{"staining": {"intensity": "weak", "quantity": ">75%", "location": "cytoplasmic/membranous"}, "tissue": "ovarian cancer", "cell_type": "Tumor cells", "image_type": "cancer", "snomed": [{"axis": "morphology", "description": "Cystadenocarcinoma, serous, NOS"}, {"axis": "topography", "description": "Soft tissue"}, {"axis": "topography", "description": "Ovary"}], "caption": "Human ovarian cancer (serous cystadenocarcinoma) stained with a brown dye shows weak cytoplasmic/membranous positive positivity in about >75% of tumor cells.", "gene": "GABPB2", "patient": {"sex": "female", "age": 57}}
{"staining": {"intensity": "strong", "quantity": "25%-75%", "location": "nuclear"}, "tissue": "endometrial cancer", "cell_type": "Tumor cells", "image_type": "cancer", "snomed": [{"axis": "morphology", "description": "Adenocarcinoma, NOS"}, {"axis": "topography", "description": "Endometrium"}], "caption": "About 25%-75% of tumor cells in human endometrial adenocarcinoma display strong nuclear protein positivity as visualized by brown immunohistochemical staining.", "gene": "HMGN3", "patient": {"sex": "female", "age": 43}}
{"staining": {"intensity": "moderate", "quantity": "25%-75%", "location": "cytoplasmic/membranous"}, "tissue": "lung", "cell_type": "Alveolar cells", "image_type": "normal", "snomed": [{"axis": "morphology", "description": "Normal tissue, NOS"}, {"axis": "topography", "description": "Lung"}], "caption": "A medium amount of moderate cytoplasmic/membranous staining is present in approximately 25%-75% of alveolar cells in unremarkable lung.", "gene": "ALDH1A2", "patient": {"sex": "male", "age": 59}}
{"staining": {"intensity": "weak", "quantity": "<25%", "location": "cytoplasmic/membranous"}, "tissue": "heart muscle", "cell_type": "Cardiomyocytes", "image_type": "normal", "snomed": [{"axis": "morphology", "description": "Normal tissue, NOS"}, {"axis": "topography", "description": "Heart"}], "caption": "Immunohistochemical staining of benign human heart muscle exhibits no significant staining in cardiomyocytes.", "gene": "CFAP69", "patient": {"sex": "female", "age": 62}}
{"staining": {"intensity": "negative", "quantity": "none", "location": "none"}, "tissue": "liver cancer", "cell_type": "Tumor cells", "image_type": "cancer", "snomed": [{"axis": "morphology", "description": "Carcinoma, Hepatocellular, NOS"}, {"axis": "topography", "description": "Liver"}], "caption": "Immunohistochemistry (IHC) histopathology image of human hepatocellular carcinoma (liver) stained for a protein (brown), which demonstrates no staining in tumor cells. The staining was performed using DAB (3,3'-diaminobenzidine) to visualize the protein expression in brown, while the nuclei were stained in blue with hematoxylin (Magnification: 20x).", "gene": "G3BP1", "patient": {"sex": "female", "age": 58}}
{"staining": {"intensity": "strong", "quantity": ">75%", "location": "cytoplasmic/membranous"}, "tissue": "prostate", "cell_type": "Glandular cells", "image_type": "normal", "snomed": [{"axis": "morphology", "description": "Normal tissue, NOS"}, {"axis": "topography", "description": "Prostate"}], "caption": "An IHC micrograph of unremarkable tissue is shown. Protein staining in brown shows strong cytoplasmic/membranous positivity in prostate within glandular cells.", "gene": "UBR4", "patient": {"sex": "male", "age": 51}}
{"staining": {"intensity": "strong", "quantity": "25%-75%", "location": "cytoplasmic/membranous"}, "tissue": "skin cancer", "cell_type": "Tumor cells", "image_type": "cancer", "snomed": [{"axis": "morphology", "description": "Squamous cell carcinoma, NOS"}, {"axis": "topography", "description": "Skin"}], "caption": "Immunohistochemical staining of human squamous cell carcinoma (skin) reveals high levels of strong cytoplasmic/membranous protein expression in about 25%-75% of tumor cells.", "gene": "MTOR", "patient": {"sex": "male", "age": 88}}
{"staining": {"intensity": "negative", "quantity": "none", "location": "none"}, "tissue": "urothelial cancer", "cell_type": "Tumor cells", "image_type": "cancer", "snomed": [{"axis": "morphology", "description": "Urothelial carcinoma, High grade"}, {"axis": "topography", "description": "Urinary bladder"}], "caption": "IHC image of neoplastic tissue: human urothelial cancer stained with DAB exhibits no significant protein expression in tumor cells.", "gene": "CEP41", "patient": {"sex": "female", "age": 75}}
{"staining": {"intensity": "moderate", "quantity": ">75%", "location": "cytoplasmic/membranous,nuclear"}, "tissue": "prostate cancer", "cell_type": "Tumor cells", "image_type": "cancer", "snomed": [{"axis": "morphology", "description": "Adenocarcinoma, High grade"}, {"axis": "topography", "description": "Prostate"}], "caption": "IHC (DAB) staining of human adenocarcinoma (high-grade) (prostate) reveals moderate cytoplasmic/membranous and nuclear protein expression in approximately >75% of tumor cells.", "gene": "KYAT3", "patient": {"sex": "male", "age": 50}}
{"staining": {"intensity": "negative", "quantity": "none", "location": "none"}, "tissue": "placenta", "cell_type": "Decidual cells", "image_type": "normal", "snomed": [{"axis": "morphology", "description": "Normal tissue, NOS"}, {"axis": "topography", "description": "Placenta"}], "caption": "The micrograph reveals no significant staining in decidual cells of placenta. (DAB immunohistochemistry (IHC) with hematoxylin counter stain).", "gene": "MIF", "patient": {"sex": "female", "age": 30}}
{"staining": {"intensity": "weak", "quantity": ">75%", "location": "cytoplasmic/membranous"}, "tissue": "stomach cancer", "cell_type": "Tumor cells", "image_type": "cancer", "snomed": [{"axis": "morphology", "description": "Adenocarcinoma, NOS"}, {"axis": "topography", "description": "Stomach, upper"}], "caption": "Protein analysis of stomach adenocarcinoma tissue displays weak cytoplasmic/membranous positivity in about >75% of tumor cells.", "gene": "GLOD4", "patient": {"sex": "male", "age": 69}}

### Task brief:
Every line containing the string "unremarkable" should be pulled from the listing and copied.

### Response for this exercise:
{"staining": {"intensity": "moderate", "quantity": "25%-75%", "location": "cytoplasmic/membranous"}, "tissue": "lung", "cell_type": "Alveolar cells", "image_type": "normal", "snomed": [{"axis": "morphology", "description": "Normal tissue, NOS"}, {"axis": "topography", "description": "Lung"}], "caption": "A medium amount of moderate cytoplasmic/membranous staining is present in approximately 25%-75% of alveolar cells in unremarkable lung.", "gene": "ALDH1A2", "patient": {"sex": "male", "age": 59}}
{"staining": {"intensity": "strong", "quantity": ">75%", "location": "cytoplasmic/membranous"}, "tissue": "prostate", "cell_type": "Glandular cells", "image_type": "normal", "snomed": [{"axis": "morphology", "description": "Normal tissue, NOS"}, {"axis": "topography", "description": "Prostate"}], "caption": "An IHC micrograph of unremarkable tissue is shown. Protein staining in brown shows strong cytoplasmic/membranous positivity in prostate within glandular cells.", "gene": "UBR4", "patient": {"sex": "male", "age": 51}}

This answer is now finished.